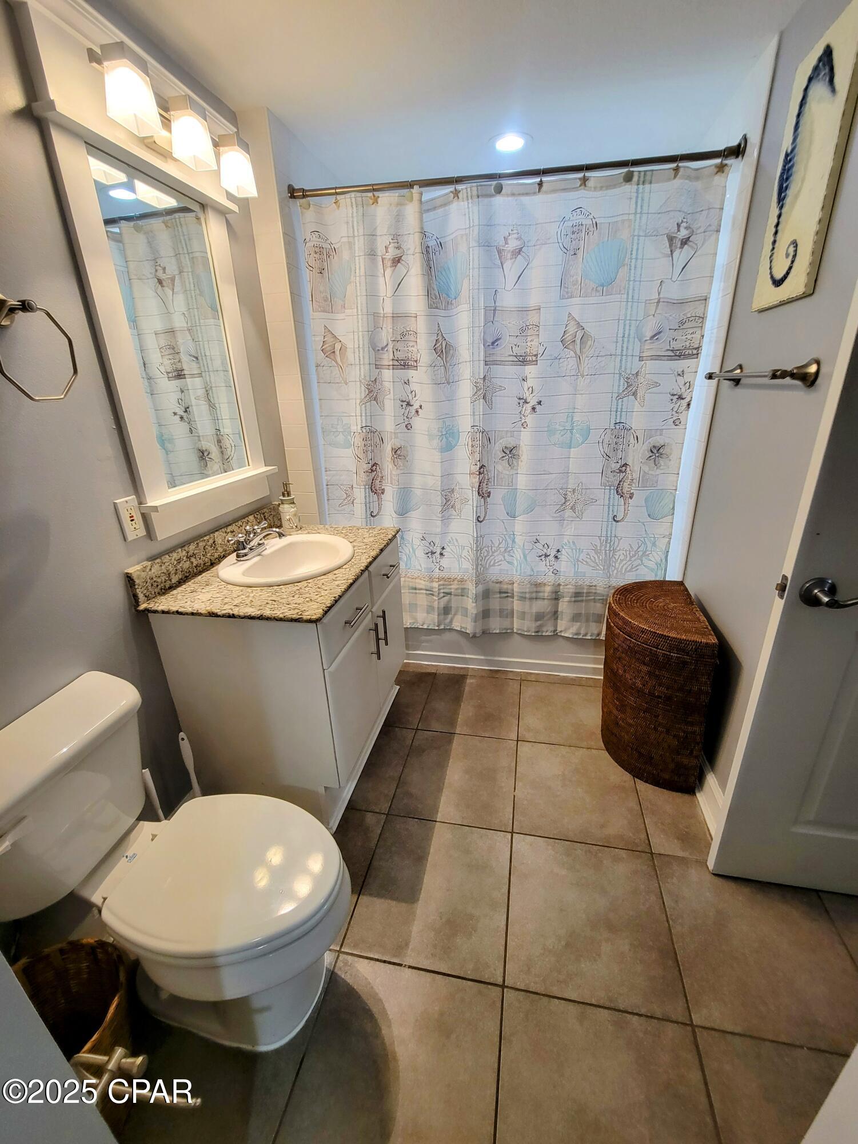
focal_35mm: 13
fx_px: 429
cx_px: 429
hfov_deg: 89.9
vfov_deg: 106.2
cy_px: 572
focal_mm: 2.2
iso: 160
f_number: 2.2
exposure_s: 1/60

The problem → Reproduce the whole of the data, word for word, and omit its pictures.

Exercise output →
focal_35mm: 13
fx_px: 429
cx_px: 429
hfov_deg: 89.9
vfov_deg: 106.2
cy_px: 572
focal_mm: 2.2
iso: 160
f_number: 2.2
exposure_s: 1/60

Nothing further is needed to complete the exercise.